A second provision, unilateral “exclusion from the meeting at the discretion of the chair,” with no appeal or due process of any kind, is likewise worthy of Fidel Castro. Off with their cabezas!
Hometown Oneonta, The Freeman’s Journal and www.AllOTSEGO.com raised these concerns with Robert Freeman, executive director, state Committee on Open Government, an arm of the New York Department of State, and he also concluded the policy is flawed. His full statement also appears below.

County Attorney Ellen Coccoma, at the Feb. 6 meeting of the Otsego County Board of Representatives, defended the policy she developed. But when asked about the two objectionable clauses, replied, “The law is silent on this.”
Put another way, the county attorney, whom the board depends on to provide accurate legal guidance, came up with two limitations on the freedoms of press and public that are not enabled in a guiding statute, the state Freedom of Information Act, on the books since 1977.
By doing so, she also may have opened the county board to financial liability: In an amendment signed into law in December 2017, the county would have to pay legal fees if a challenge “substantially prevailed,” which Freeman’s opinion suggests is possible.
And the Coccoma Protocol, if you will, is already having a negative effect on news coverage.
As a public service, AllOTSEGO.com has been videotaping monthly county board meetings for more than two years now, but board chair Dave Bliss, R-Cooperstown/Town of Middlefield, said the videographer would probably have to register, so the Feb. 6 meeting went unrecorded.
Kennedy’s Administration Committee meets at 9 a.m.

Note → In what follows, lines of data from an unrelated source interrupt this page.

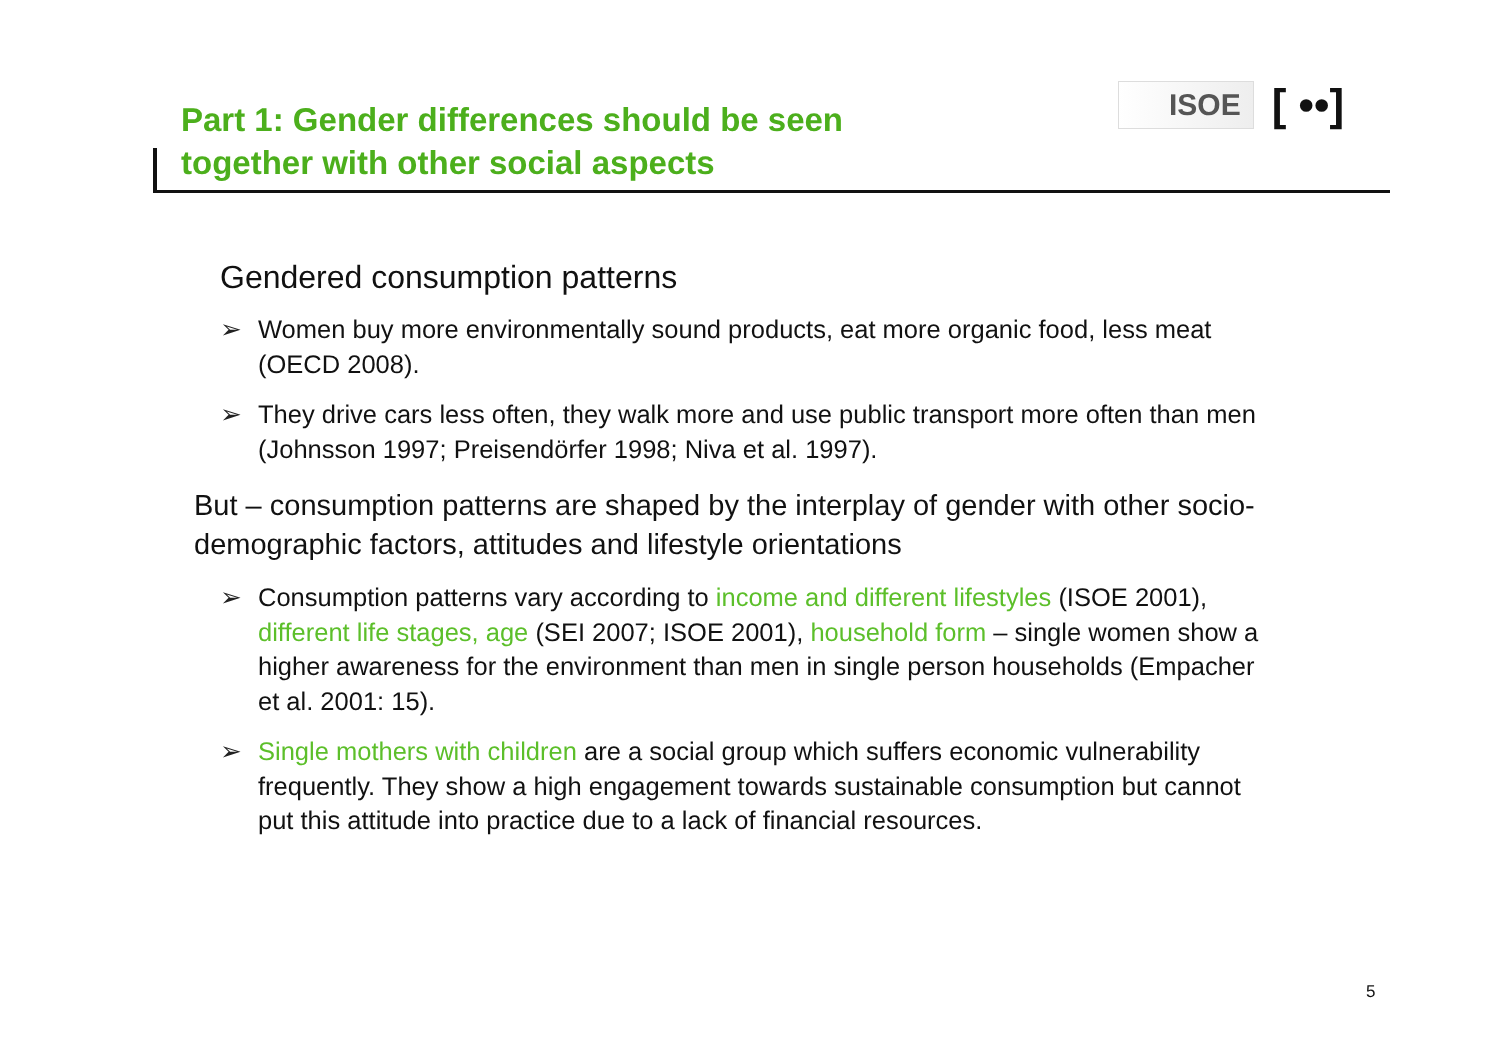Part 1: Gender differences should be seen together with other social aspects
ISOE
[ ••]
Gendered consumption patterns
➢ Women buy more environmentally sound products, eat more organic food, less meat (OECD 2008).
➢ They drive cars less often, they walk more and use public transport more often than men (Johnsson 1997; Preisendörfer 1998; Niva et al. 1997).
But – consumption patterns are shaped by the interplay of gender with other socio-demographic factors, attitudes and lifestyle orientations
➢ Consumption patterns vary according to income and different lifestyles (ISOE 2001), different life stages, age (SEI 2007; ISOE 2001), household form – single women show a higher awareness for the environment than men in single person households (Empacher et al. 2001: 15).
➢ Single mothers with children are a social group which suffers economic vulnerability frequently. They show a high engagement towards sustainable consumption but cannot put this attitude into practice due to a lack of financial resources.
5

Friday, Feb. 22.
The question it must answer: Who should control news coverage of the county board and the $110 million government it controls? Independent news outlets and citizen watchdogs, or the county board itself?
The answer’s clear.

As can happen, one anomaly can draw attention to others.
At some point, the 14-member county board surrendered its policy-making responsibilities to its six-member Administration Committee.
In this case, when “Admin” met Jan. 29, the county attorney characterized “Use of Photographic Equipment and Recording Devices at County Meetings” as a routine matter, according to Kennedy. Five of the six committee members in attendance – County Rep. Andrew Stammel, D-Oneonta, had departed – passed it routinely, and it immediately became county board policy.
Look at the county board’s makeup: Four reps are in their first term; another five in their second terms. Most, you can be sure, were unaware the authority of their elective offices had been surrendered to a committee at some time in the past for forgotten reasons.
The full board should change the Rules of Order and take its authority back. If the 14 are to be governed by a policy, it should be presented as a resolution and be voted on by the
full 14.
Even the Administration Committee itself – Kennedy, Stammel and county Reps. Ed Frazier, Gary Koutnik, Keith McCarty and Peter Oberacker – no doubt agrees with that.

A final thought: Robert Freeman is available to give seminars on the FoI Act and open meetings. The county board should invite in him in to do one here. After all, you have to know the law to follow it.
The county attorney should be there, too.